DeFino isn’t shy about criticizing Whalerock’s workplace atmosphere, claiming she was “brought into a manager’s office and punished” after higher-ups discovered she was supplementing her limited salary by writing freelance pieces on the side.

She further claims that when she told her coworkers she was applying for other employment, they challenged her.

“The company appeared to be looking into all avenues for a livable wage, from freelancing to seeking a new work.” In the poem, DeFino said, “I felt manipulated and monitored, paranoid and confined.”

Jessica mentions receiving a complimentary sample of Crème de la Mer after winning Employee of the Week on one occasion in her blockbuster expose.
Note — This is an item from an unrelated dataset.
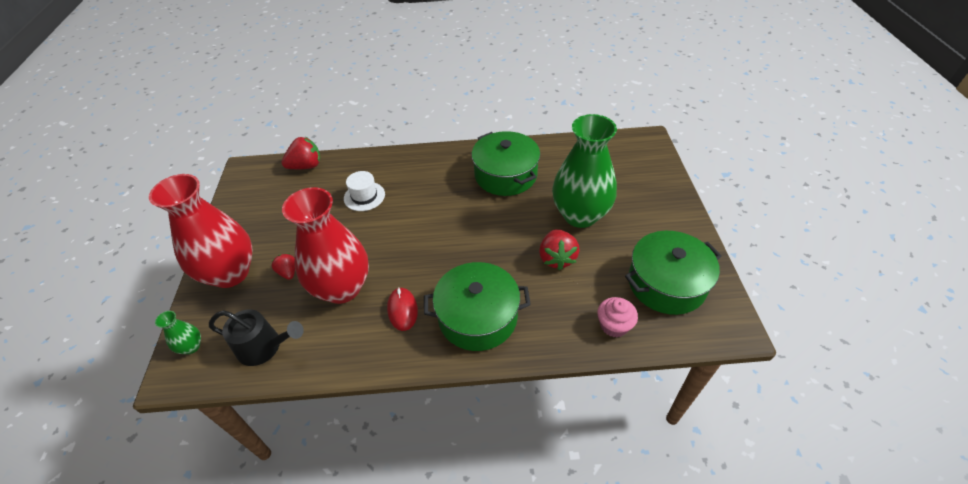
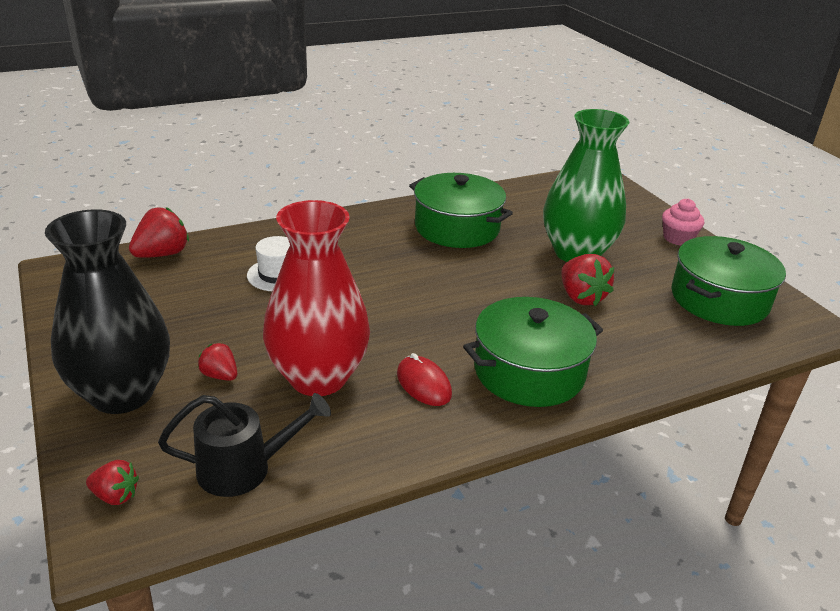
camera: 25 degrees left, 15 degrees down
red vase [149,174,253,288] -> black vase [45,209,170,414]
green vase [155,311,201,354] -> red strawberry [86,460,139,505]
pink cupcake [598,297,638,337] -> pink cupcake moved to [662,199,704,246]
Jennifer Chan, who joined the Kardashian-Jenner apps as a senior editor in July 2015, also recounts her experience in the piece, alleging that she once had to stay in the office all night before the applications launched at 3 a.m. in September 2015.

She stated,

“To be sure, we had to spend the night [at the office].” I believe it was also a Sunday. “We only stayed the night.”

“The sisters were presumably unaware of what the persons behind their apps were paid,” the magazine adds.

“I worked all the time,” said one of the Vice interviewees who did not want to be identified by her true name. I didn’t get enough sleep. To cope with the stress, I was drinking a lot of alcohol – way too much alcohol. I developed a health ailment. “I was losing my hair.”

DeFino also claims she endured health problems at Whalerock as a result of work and financial stress, claiming she slipped into a “deep despair.”

She eventually quit the organization in 2016, following a year and three months of service. In 2019, the Kardashian-Jenner apps were taken off.

Two additional women who worked for Kim Kardashian’s cosmetics company, KKW Beauty, allege they were overworked and underpaid in identical ways. According to one of the employees, the Kardashian-Jenners regard themselves as “America’s royal family” and believe that employees would “accept any money” to work with them.